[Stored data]

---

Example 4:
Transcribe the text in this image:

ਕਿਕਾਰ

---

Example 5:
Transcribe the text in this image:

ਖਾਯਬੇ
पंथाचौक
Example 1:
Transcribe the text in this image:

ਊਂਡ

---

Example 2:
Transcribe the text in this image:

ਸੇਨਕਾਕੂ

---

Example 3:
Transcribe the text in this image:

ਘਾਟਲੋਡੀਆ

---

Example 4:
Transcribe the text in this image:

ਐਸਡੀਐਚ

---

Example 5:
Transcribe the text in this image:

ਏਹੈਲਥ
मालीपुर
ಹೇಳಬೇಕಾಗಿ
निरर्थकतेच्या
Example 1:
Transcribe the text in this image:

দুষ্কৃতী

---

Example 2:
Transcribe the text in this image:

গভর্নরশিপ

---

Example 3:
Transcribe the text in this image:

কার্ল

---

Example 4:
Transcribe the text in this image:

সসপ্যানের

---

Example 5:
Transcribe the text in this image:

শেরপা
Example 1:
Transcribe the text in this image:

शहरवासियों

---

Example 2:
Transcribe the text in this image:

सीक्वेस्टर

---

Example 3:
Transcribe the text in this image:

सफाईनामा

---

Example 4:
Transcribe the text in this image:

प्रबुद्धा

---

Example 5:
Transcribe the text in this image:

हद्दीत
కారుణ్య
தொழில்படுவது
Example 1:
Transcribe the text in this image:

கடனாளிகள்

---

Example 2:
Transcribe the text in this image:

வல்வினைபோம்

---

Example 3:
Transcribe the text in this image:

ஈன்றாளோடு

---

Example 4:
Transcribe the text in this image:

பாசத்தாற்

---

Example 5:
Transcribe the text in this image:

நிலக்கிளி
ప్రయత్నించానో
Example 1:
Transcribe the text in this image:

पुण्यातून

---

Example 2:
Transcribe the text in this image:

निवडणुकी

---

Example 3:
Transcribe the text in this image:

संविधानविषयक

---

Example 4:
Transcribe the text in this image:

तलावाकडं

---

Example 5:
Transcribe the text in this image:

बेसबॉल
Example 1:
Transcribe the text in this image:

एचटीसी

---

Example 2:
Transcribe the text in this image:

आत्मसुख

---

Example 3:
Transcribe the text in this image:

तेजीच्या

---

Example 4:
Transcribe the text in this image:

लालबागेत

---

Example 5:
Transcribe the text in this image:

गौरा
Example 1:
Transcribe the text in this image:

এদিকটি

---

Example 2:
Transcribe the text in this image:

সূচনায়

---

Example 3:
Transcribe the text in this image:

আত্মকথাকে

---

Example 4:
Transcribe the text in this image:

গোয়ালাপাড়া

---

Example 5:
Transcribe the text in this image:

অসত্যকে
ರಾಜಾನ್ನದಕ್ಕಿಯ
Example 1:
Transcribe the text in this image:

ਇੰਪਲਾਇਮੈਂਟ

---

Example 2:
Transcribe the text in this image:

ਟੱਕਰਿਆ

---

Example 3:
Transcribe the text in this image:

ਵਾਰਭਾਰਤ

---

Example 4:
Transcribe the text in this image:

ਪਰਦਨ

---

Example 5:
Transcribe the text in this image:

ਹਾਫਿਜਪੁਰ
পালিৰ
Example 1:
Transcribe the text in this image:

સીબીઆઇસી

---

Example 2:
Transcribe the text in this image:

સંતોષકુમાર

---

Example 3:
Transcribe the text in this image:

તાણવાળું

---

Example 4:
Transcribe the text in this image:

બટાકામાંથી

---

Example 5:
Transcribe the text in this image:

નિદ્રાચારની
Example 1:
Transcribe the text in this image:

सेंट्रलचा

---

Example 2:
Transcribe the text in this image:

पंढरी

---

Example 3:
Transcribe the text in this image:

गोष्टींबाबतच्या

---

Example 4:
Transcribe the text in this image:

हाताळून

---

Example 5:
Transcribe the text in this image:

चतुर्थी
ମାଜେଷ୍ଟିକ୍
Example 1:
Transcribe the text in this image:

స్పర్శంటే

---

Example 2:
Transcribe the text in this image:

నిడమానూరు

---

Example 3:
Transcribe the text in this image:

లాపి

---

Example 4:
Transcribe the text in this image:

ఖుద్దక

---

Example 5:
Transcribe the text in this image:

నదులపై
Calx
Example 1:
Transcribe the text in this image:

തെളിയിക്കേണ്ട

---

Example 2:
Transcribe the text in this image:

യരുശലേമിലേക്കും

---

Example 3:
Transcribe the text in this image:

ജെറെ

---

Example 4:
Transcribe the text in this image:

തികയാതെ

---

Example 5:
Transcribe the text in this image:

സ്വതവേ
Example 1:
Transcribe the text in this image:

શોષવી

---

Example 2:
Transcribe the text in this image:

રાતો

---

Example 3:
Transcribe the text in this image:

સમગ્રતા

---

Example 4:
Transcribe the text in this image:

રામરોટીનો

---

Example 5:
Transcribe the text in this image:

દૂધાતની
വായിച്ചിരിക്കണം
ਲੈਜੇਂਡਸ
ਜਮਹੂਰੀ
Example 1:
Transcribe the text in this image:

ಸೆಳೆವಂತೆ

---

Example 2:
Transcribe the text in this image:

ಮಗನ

Problem to solve: Here the goal is to repeat each entry exactly.

Exercise answer:
---

Example 4:
Transcribe the text in this image:

ਕਿਕਾਰ

---

Example 5:
Transcribe the text in this image:

ਖਾਯਬੇ
पंथाचौक
Example 1:
Transcribe the text in this image:

ਊਂਡ

---

Example 2:
Transcribe the text in this image:

ਸੇਨਕਾਕੂ

---

Example 3:
Transcribe the text in this image:

ਘਾਟਲੋਡੀਆ

---

Example 4:
Transcribe the text in this image:

ਐਸਡੀਐਚ

---

Example 5:
Transcribe the text in this image:

ਏਹੈਲਥ
मालीपुर
ಹೇಳಬೇಕಾಗಿ
निरर्थकतेच्या
Example 1:
Transcribe the text in this image:

দুষ্কৃতী

---

Example 2:
Transcribe the text in this image:

গভর্নরশিপ

---

Example 3:
Transcribe the text in this image:

কার্ল

---

Example 4:
Transcribe the text in this image:

সসপ্যানের

---

Example 5:
Transcribe the text in this image:

শেরপা
Example 1:
Transcribe the text in this image:

शहरवासियों

---

Example 2:
Transcribe the text in this image:

सीक्वेस्टर

---

Example 3:
Transcribe the text in this image:

सफाईनामा

---

Example 4:
Transcribe the text in this image:

प्रबुद्धा

---

Example 5:
Transcribe the text in this image:

हद्दीत
కారుణ్య
தொழில்படுவது
Example 1:
Transcribe the text in this image:

கடனாளிகள்

---

Example 2:
Transcribe the text in this image:

வல்வினைபோம்

---

Example 3:
Transcribe the text in this image:

ஈன்றாளோடு

---

Example 4:
Transcribe the text in this image:

பாசத்தாற்

---

Example 5:
Transcribe the text in this image:

நிலக்கிளி
ప్రయత్నించానో
Example 1:
Transcribe the text in this image:

पुण्यातून

---

Example 2:
Transcribe the text in this image:

निवडणुकी

---

Example 3:
Transcribe the text in this image:

संविधानविषयक

---

Example 4:
Transcribe the text in this image:

तलावाकडं

---

Example 5:
Transcribe the text in this image:

बेसबॉल
Example 1:
Transcribe the text in this image:

एचटीसी

---

Example 2:
Transcribe the text in this image:

आत्मसुख

---

Example 3:
Transcribe the text in this image:

तेजीच्या

---

Example 4:
Transcribe the text in this image:

लालबागेत

---

Example 5:
Transcribe the text in this image:

गौरा
Example 1:
Transcribe the text in this image:

এদিকটি

---

Example 2:
Transcribe the text in this image:

সূচনায়

---

Example 3:
Transcribe the text in this image:

আত্মকথাকে

---

Example 4:
Transcribe the text in this image:

গোয়ালাপাড়া

---

Example 5:
Transcribe the text in this image:

অসত্যকে
ರಾಜಾನ್ನದಕ್ಕಿಯ
Example 1:
Transcribe the text in this image:

ਇੰਪਲਾਇਮੈਂਟ

---

Example 2:
Transcribe the text in this image:

ਟੱਕਰਿਆ

---

Example 3:
Transcribe the text in this image:

ਵਾਰਭਾਰਤ

---

Example 4:
Transcribe the text in this image:

ਪਰਦਨ

---

Example 5:
Transcribe the text in this image:

ਹਾਫਿਜਪੁਰ
পালিৰ
Example 1:
Transcribe the text in this image:

સીબીઆઇસી

---

Example 2:
Transcribe the text in this image:

સંતોષકુમાર

---

Example 3:
Transcribe the text in this image:

તાણવાળું

---

Example 4:
Transcribe the text in this image:

બટાકામાંથી

---

Example 5:
Transcribe the text in this image:

નિદ્રાચારની
Example 1:
Transcribe the text in this image:

सेंट्रलचा

---

Example 2:
Transcribe the text in this image:

पंढरी

---

Example 3:
Transcribe the text in this image:

गोष्टींबाबतच्या

---

Example 4:
Transcribe the text in this image:

हाताळून

---

Example 5:
Transcribe the text in this image:

चतुर्थी
ମାଜେଷ୍ଟିକ୍
Example 1:
Transcribe the text in this image:

స్పర్శంటే

---

Example 2:
Transcribe the text in this image:

నిడమానూరు

---

Example 3:
Transcribe the text in this image:

లాపి

---

Example 4:
Transcribe the text in this image:

ఖుద్దక

---

Example 5:
Transcribe the text in this image:

నదులపై
Calx
Example 1:
Transcribe the text in this image:

തെളിയിക്കേണ്ട

---

Example 2:
Transcribe the text in this image:

യരുശലേമിലേക്കും

---

Example 3:
Transcribe the text in this image:

ജെറെ

---

Example 4:
Transcribe the text in this image:

തികയാതെ

---

Example 5:
Transcribe the text in this image:

സ്വതവേ
Example 1:
Transcribe the text in this image:

શોષવી

---

Example 2:
Transcribe the text in this image:

રાતો

---

Example 3:
Transcribe the text in this image:

સમગ્રતા

---

Example 4:
Transcribe the text in this image:

રામરોટીનો

---

Example 5:
Transcribe the text in this image:

દૂધાતની
വായിച്ചിരിക്കണം
ਲੈਜੇਂਡਸ
ਜਮਹੂਰੀ
Example 1:
Transcribe the text in this image:

ಸೆಳೆವಂತೆ

---

Example 2:
Transcribe the text in this image:

ಮಗನ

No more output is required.